The Chris Cook Economics 3.0 column
The following questions originate from an official in the Isle of Wight. The answers – brutally honest at times – come from one of the top wind global wind turbine consultants, who was working in the early 80’s with the original turbine company on the IOW site. This was Aerolaminates Ltd (later acquired by Vestas), which in turn evolved out of the early James Howden and Wind Energy Group turbine work.
1 – What are the alternative wind turbine products that could be produced at the plant, for which there is an established market in the UK / Europe? (I’ve only heard of “prepreg”).

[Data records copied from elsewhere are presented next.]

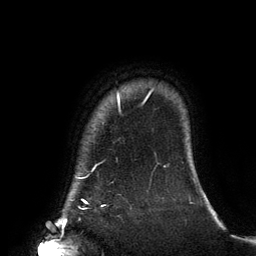
Breast MRI (dynamic contrast-enhanced), one axial slice; position 121 of 134 along the scan axis; cropped to one breast; dynamic contrast-enhanced series, time point 2 of 6 at this slice position (early post-contrast); 3 T; TE 2.7 ms, TR 6.5 ms; 1.2 mm slice thickness; 256 × 256 image matrix. Female patient.
Structures marked on this image (semi-automatically segmented with operator editing):
- enhancing-tissue mask used for the functional tumour volume (all voxels passing the contrast-enhancement thresholds inside the analysis volume; usually the tumour): bounding box <78,92,150,206> (left, top, right, bottom; pixels)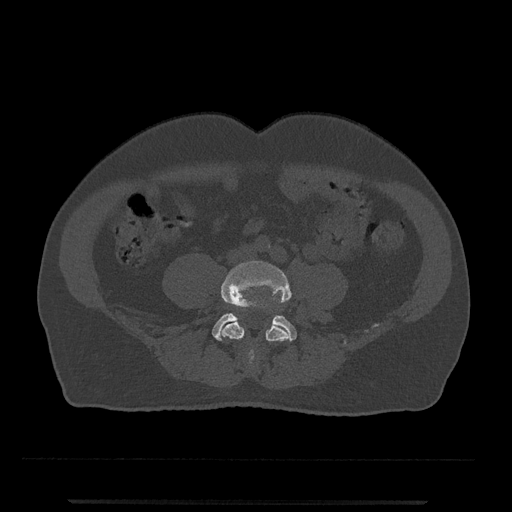
CT including the spine, one axial slice; position 107 of 797 along the scan axis; 120 kVp; bone window (W 1800 / L 400 HU); 0.5 mm slice thickness; 512 × 512 image matrix, field of view 419 × 419 mm. Patient: male, 63 years. Case-level facts recorded for this patient, not image findings: primary cancer: prostate.
Annotated regions visible in this slice (semi-automatic segmentation, software-assisted and operator-edited):
- L4 vertebra: bounding box [x1, y1, x2, y2] px = [220, 261, 292, 365]
- L5 vertebra: [212, 313, 297, 341]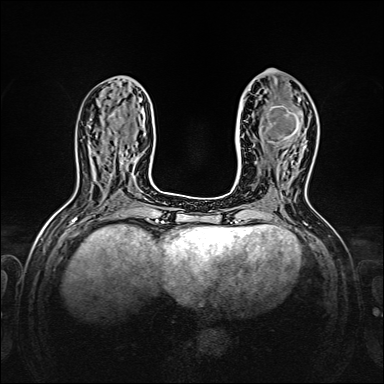
Breast MRI, one axial slice; slice 65 of 160 in the series (ordered by position); dynamic contrast-enhanced series, time point 2 of 7 at this slice position (early post-contrast); 1.5 T; TE 2.3 ms, TR 5.2 ms; 1 mm slice thickness; 384 × 384 image matrix, field of view 320 × 320 mm. Female patient.
Outlined on this slice (semi-automatic segmentation, software-assisted and operator-edited):
- enhancing-tissue mask used for the functional tumour volume (all voxels passing the contrast-enhancement thresholds inside the analysis volume; usually the tumour): bounding box [x1, y1, x2, y2] px = [266, 99, 301, 144]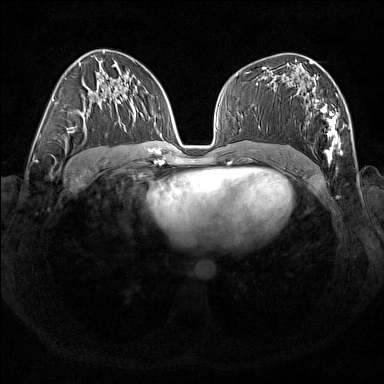
Breast MRI (dynamic contrast-enhanced), one axial slice; dynamic contrast-enhanced series, time point 2 of 7 at this slice position (early post-contrast); 1.5 T; TE 1.8 ms, TR 5 ms; 384 × 384 image matrix, field of view 350 × 350 mm. Female patient.
Annotated regions visible in this slice (semi-automatically segmented with operator editing):
- enhancing-tissue mask used for the functional tumour volume (all voxels passing the contrast-enhancement thresholds inside the analysis volume; usually the tumour): bounding box (x1, y1, x2, y2) in pixels: (307, 76, 342, 161)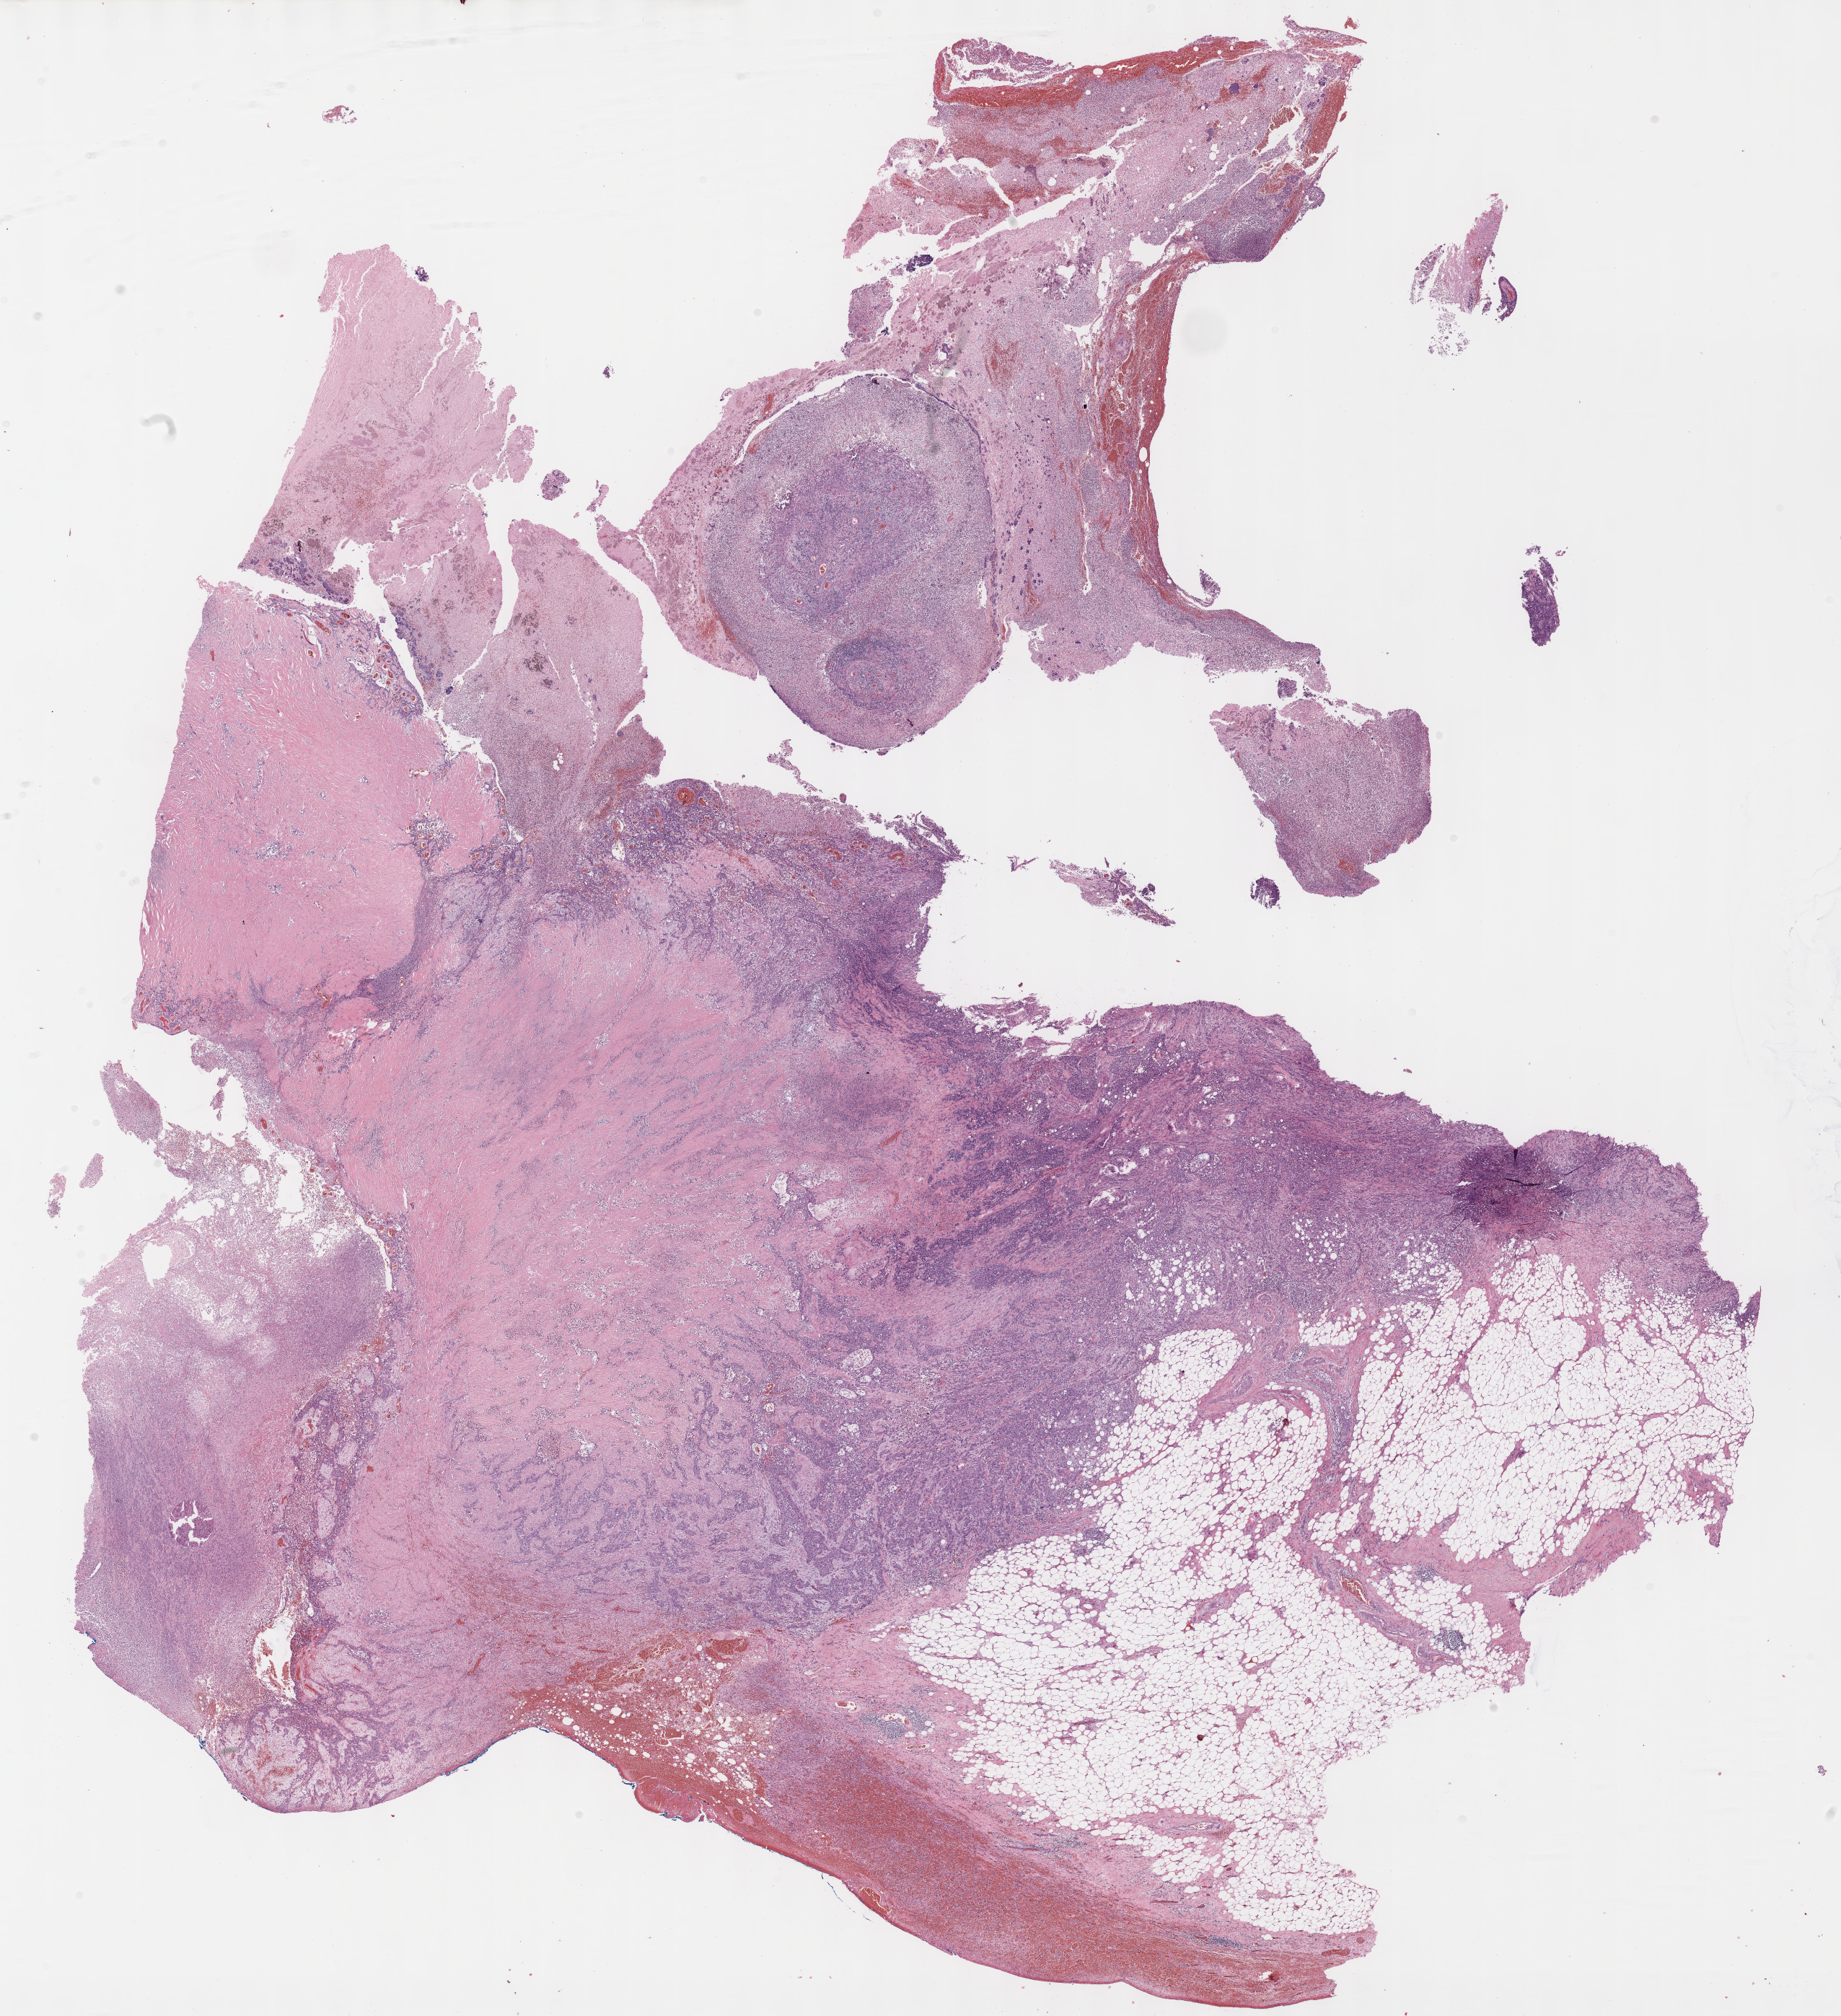
Whole-slide histology image, H&E-stained — a low-resolution overview of the entire scanned area, about 20.6 x 22.6 mm, FFPE section, sample: primary tumour, bladder. Patient: male, age at initial diagnosis 66 years.
Diagnosis: Transitional cell carcinoma.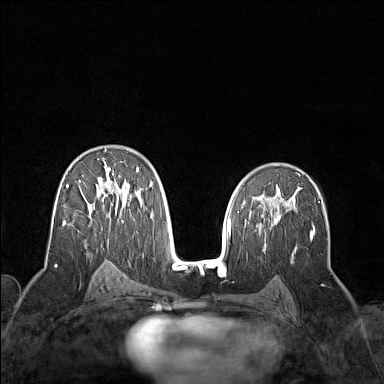
Breast MRI (dynamic contrast-enhanced), one axial slice. Position 89 of 160 along the scan axis. Dynamic contrast-enhanced series, time point 2 of 7 at this slice position (early post-contrast). 1.5 T. TE 1.8 ms, TR 5 ms. 1 mm slice thickness. 384 × 384 image matrix, field of view 300 × 300 mm. Female patient.
Outlined on this slice (semi-automatically segmented with operator editing):
- enhancing-tissue mask used for the functional tumour volume (all voxels passing the contrast-enhancement thresholds inside the analysis volume; usually the tumour): bounding box (x1, y1, x2, y2) in pixels: (63, 150, 153, 225)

Alternative products. This factory was a blade factory, and one of the few in the world (only?) based upon wood laminates for the load-carrying member (spar). For the Vestas V-82 they added carbon fiber as well. Retooling would mean switching to a more standard design usable for other turbine models, and another technique such as one of various pre-pregs (pressurized bonding of epoxy and fiber filament.) Yes the staff could be retrained, but they basically would need new molds and other technology. More important, the European market is already saturated with blade factories for onshore turbines located in the prime markets from Spain and Portugal to Poland.
Offshore is another dimension totally, and would likely involve a new factory as the best option. But the major players already have their shops set up in Bremen/Bremerhaven to ship to the UK.
2 – Who else is currently producing these products and are they profitable?
Most manufacturers are producing their own blades, AND buying from LM Glasfiber and others for what they can’t produce. LM is the primary supplier around the globe, with factories everywhere. Of course these factories are profitable, as is the industry. The simple fact is the UK has already lost out even with the offshore push
3 – How much do you think the costs would be of converting the plant from its current production of blades that can only be sold in the USA to blades that would be bought in the UK / Europe? (This question is critical).
The factory was producing blades for the Vestas V-82, which is actually a stall-control turbine from NEG-Micon, which Vestas bought in 2004 or thereabouts. Stall control is primitive, does not work for large turbines, and this design at this scale (82 m rotor) is a dead end. The turbines are being phased out according to Vestas in the US, and colleagues who are currently in discussion with them. Vestas itself has been making V82 blades at the Windsor facility in Colorado since January 2008. Since the Windsor facility is already in operation, and also makes state-of-the-art V90 blades, the Vestas decision is even more justified.
I can’t address the conversion cost issue. Advantage Wight, trained staff. Disadvantage Wight, little chance at market share for competing blades. The real issue is that this situation is a direct result of the UK’s sub-optimal policies with regards to onshore windpower, and the politicians do not want to face up to that. Nor the workers, as it is true that Vestas is shutting the plant because of UK policies. That is the hard reality.
The other reality about plant conversion is that this plant made very poor quality blades, which continue to cause trouble for their owners. How do you retool reputation, and what does that cost?
4 – Once converted would such a plant be profitable immediately / in short-term?
Given 1-3, highly unlikely. The only alternative would be if the UK suddenly permits a few thousand MWs into an ongoing onshore program, with the likelihood of a gigawatt per year production. Then even a new factory on the same location would be profitable.
5 – Presumably the current workforce would have the skill to switch to any such alternative production?
Even given the failure of the existing blade output, it is not the workers’ fault. Yes, they could easily be retrained.
The consultant went on to make the point that where the IOW plant used to be at the cutting edge of the wind turbine industry, a failure of government policy over almost thirty years has led to the current position where the factory is now producing an obsolete product, and is badly placed to produce any other product against entrenched global competition.
Having said that, he considers that Mr Miliband’s approach of investment in a research and development facility is an extremely constructive one, and the one most likely to rescue something from the ashes.
I advocate an innovative financial approach – a research partnership – to this proposed R & D, whereby the relevant intellectual property is held by a custodian, alongside a licence from Vestas to IP they introduce. Any revenues would then be shared proportionally between these public and private investors, and a John Lewis style Cooperative of the relevant staff and management.
As I said last week there is an opportunity to create in the UK – within a partnership-based framework – a decentralised network of community scale energy developments. This would be complementary to existing efforts to relax planning restrictions in respect of industrial-scale onshore developments.